Single cell suspensions were obtained by pressing spleens through a 100µm cell strainer using the barrel of a sterile syringe into a sterile Petri dish containing Hank’s buffered saline supplemented with 10 mM-HEPES, 4% fetal bovine serum, and 1% antibiotic/antimycotic at pH 7.4. Erythrocytes were lysed with ammonium chloride buffer. Cells were subsequently washed and re-suspended in label buffer (PBS containing 23 mM-sodium azide and 2% fetal bovine serum). Cell count and viability was completed using a Nexcelom AutoT4Plus. Cell concentration was adjusted to 1 × 107 cells/mL in label buffer [36].

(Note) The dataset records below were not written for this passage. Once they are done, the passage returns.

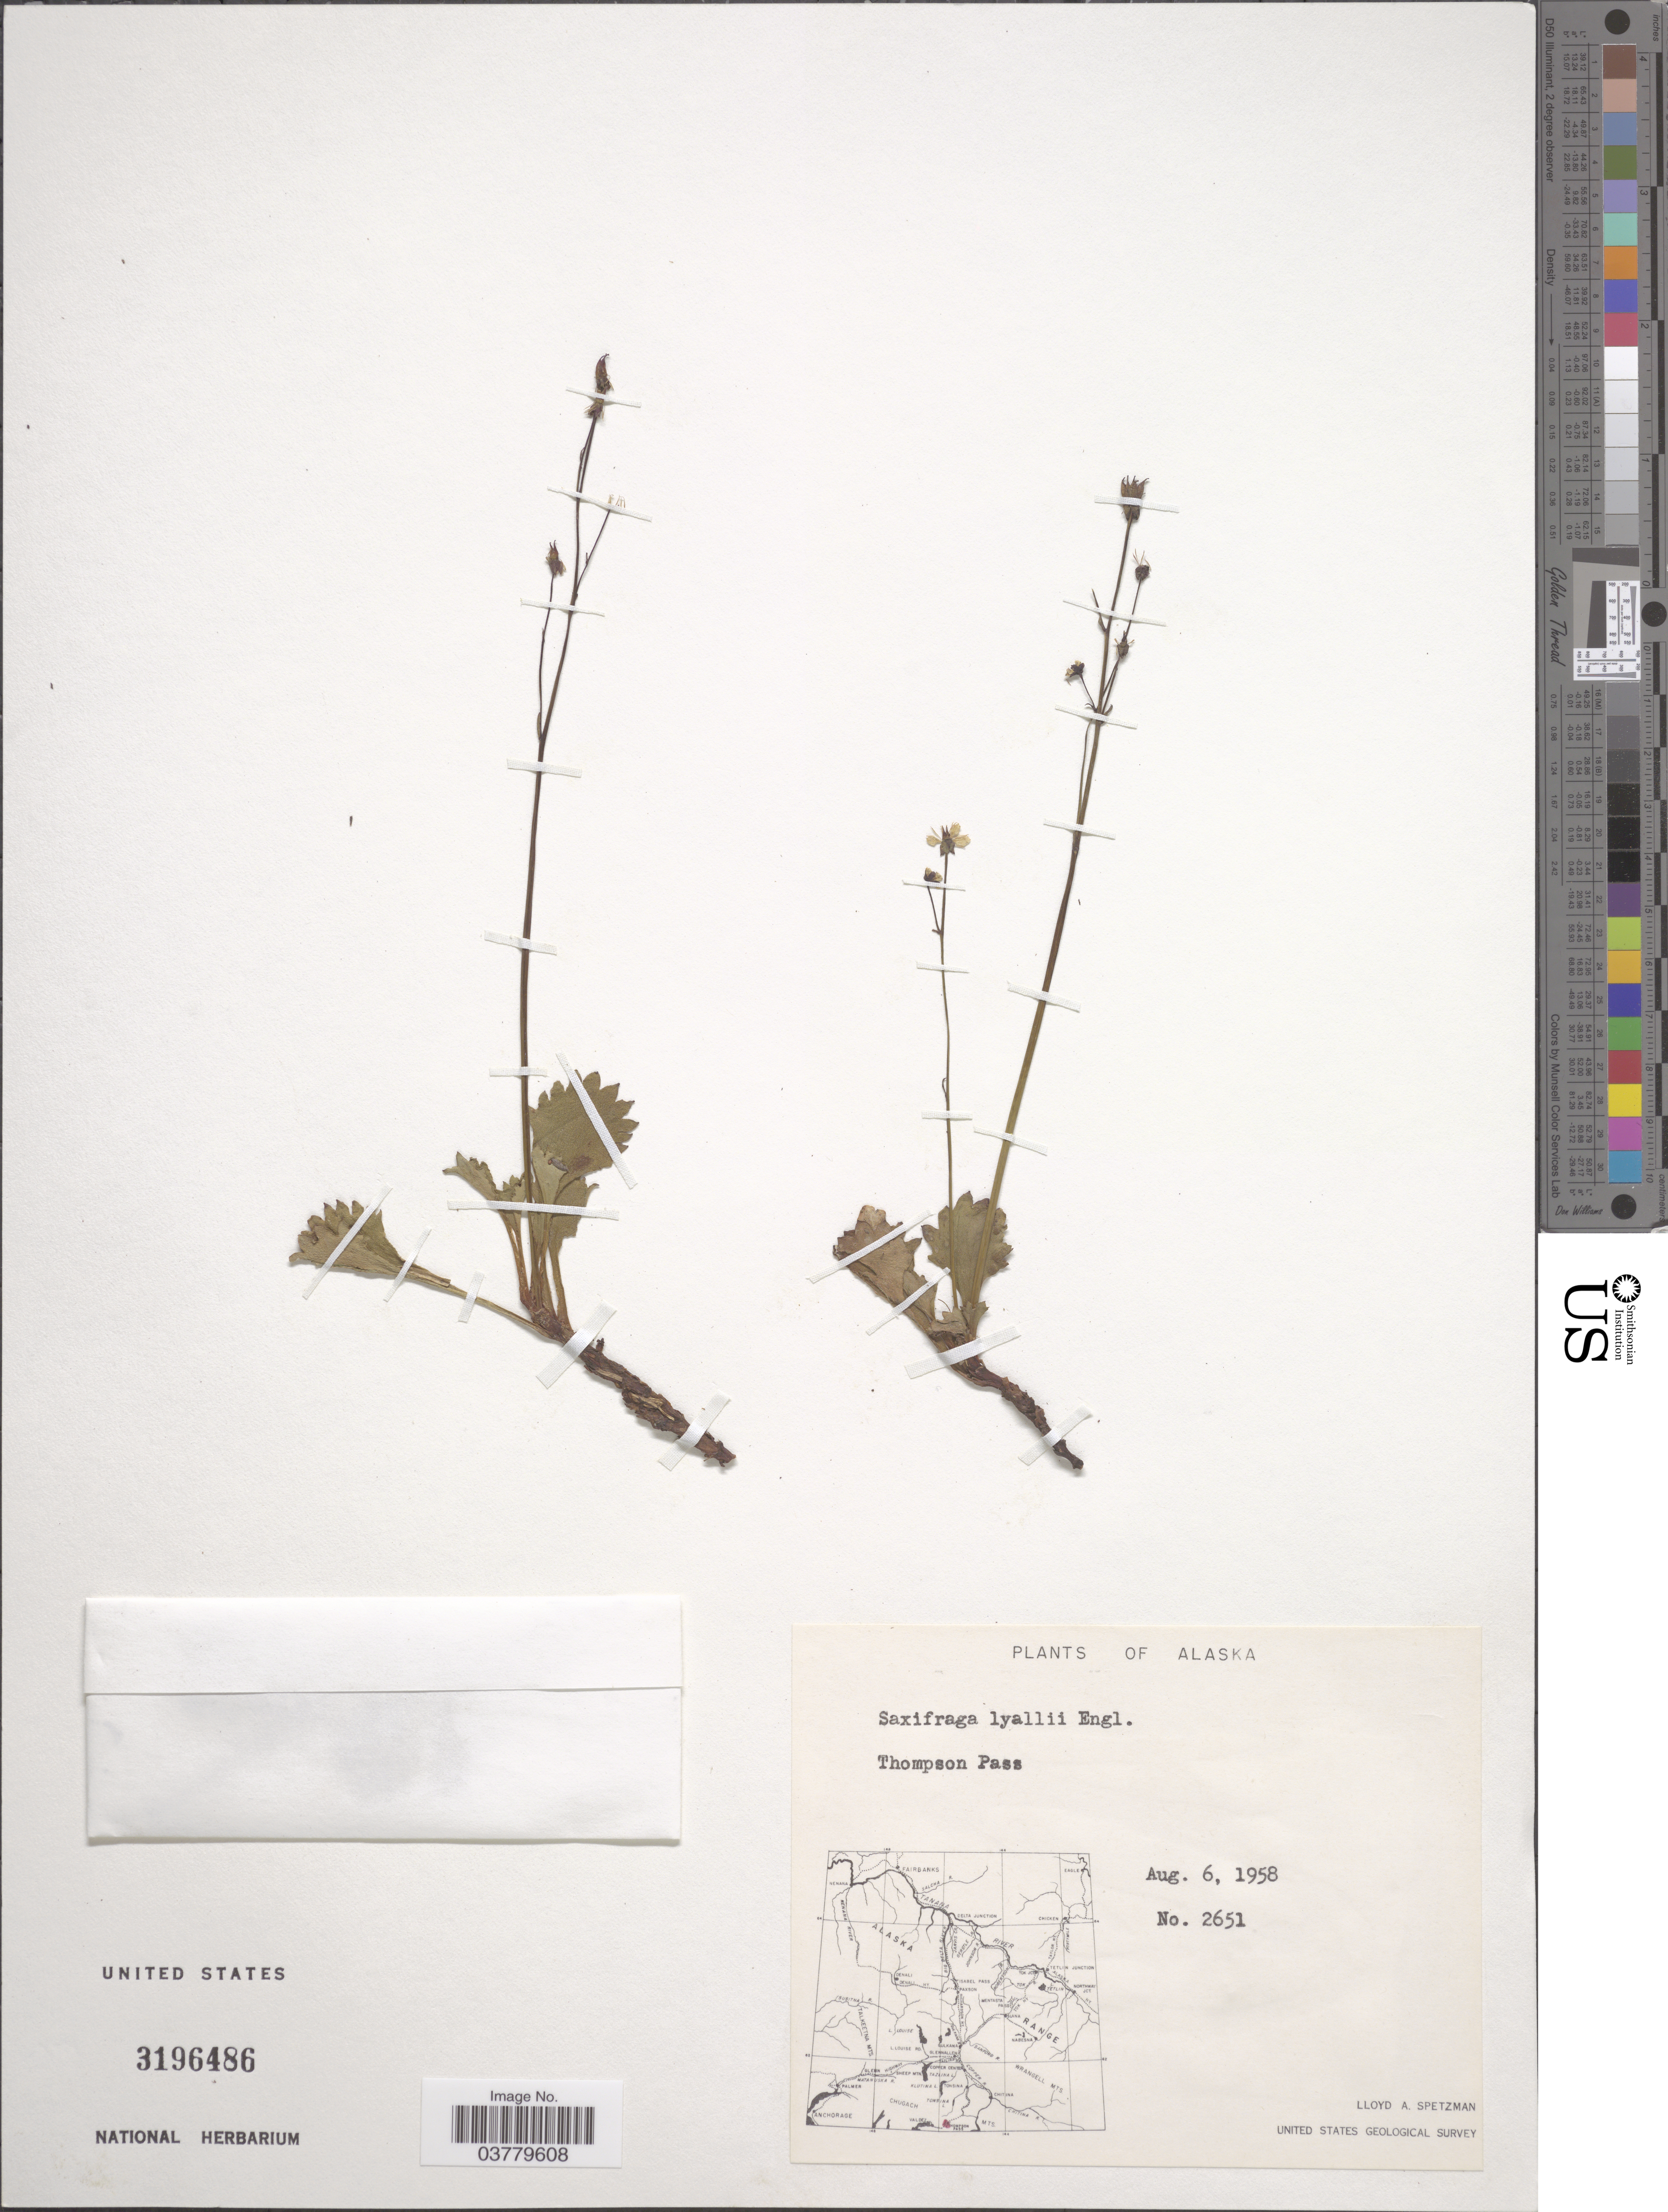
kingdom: Plantae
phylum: Tracheophyta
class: Magnoliopsida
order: Saxifragales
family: Saxifragaceae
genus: Micranthes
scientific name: Micranthes lyalii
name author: (Engl.) Small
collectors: L. Spetzman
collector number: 2651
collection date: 1958-08-06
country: United States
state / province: Alaska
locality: Thompson Pass.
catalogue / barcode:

4.5.2. Cytokine Determination

Splenocytes were resuspended in RPMI-1640 supplemented with 10mM-HEPES, 10 mM-sodium bicarbonate, 1 mM-sodium pyruvate, 2 mM-gluatmine, 0.1 mM-non-essential amino acids, 50 µM-2-mercatpoethanol, 1% antibiotic/antimycotic and 5% fetal bovine serum at pH 7.2 at a concentration of 1 × 106 splenocytes/mL and incubated at 37 °C and 5% CO2 with 2.5 µg/mL Concanavalin A (ConA), or unstimulated for 48 hours. After incubation, samples were centrifuged at 400 g at 4 °C for 5 min to pellet cells. Supernatants were stored at −80 °C until analysis. The concentration of IL-2 (lower limit of detection (LLOD) 0.46 pg/mL), IFNγ (LLOD 6.8 pg/mL), IL-10 (LLOD 19.4 pg/mL), and TNFα (LLOD 27.7 pg/mL) were measured in cell culture supernatants using a cytometric bead array on a FACSCanto II flow cytometer. All samples were analyzed in duplicate with CV <10% according to the BD Cytometric Bead Array Mouse/Rat Soluble Protein Master Buffer Kit Instruction Manual [37].

4.5.3. Phenotyping

T-cell phenotypes were determined by flow cytometry using isolated splenocytes. Monoclonal antibodies against rat CD3 (FITC label, clone 1F4, isotype mouse IgMκ), CD4 (PE-Cy7 label, clone OX-35, isotype mouse IgG2a,κ), CD8 (PerCP label, clone OX-8, isotype mouse IgG1,κ), CD25 (APC label, clone OX39, isotype Mouse IgG1,κ), foxp3 (PE label, clone FJK-16s, isotype rat IgG2a,κ) were obtained from BD BioSciences (Mississauga, ON, Canada). Antibodies were incubated with 1 × 106 cells/mL for 30 min at 4 °C in the dark. Cells were washed, and then incubated in Foxp3 fixation/permeabilization working solution at 4 °C for 18 h. Following incubation cells were washed with the permeabilization buffer and incubated with mouse CD16/CD32 antibody at 4 °C for 5 min to block non-specific binding. Foxp3 was added to cells and incubated at 4 °C in the dark for at least 30 min. Finally, treated cells were washed using the permeabilization buffer and re-suspended in PBS. Data were acquired on a FACSCanto II flow cytometer using the 488 nm and 633 nm lasers. Figure 6 shows representative flow cytometry plots. Forward versus side-scatter plots were used to gate on intact lymphoid cells and non-viable cells. The data were collected in list-mode format with the analyses based on 100,000 cells satisfying the light scatter gate for lymphocytes using Cell Diva software (v8.0.1). Unstained cells were used to assess auto-fluorescence, isotype controls to assess background staining, and single color samples were employed to adjust color compensation [36].

4.6. Statistical Analysis

All values are represented as means ± SEM. Two-way analysis of variance (ANOVA) test was used to determine the effect of surgery (factor 1) and treatment (factor 2) and their interaction (SAS, version 9.4, SAS Institute, Cary NC, USA). Unpaired t-test was utilized for comparison between 2 groups Significant differences among means were determined using LSmeans. Differences were considered significant at p ≤ 0.05.

5. Conclusions

The results of this study suggest that although GBE exerted potent antioxidant activity, it was unable to recover cardiac function in post-MI rats.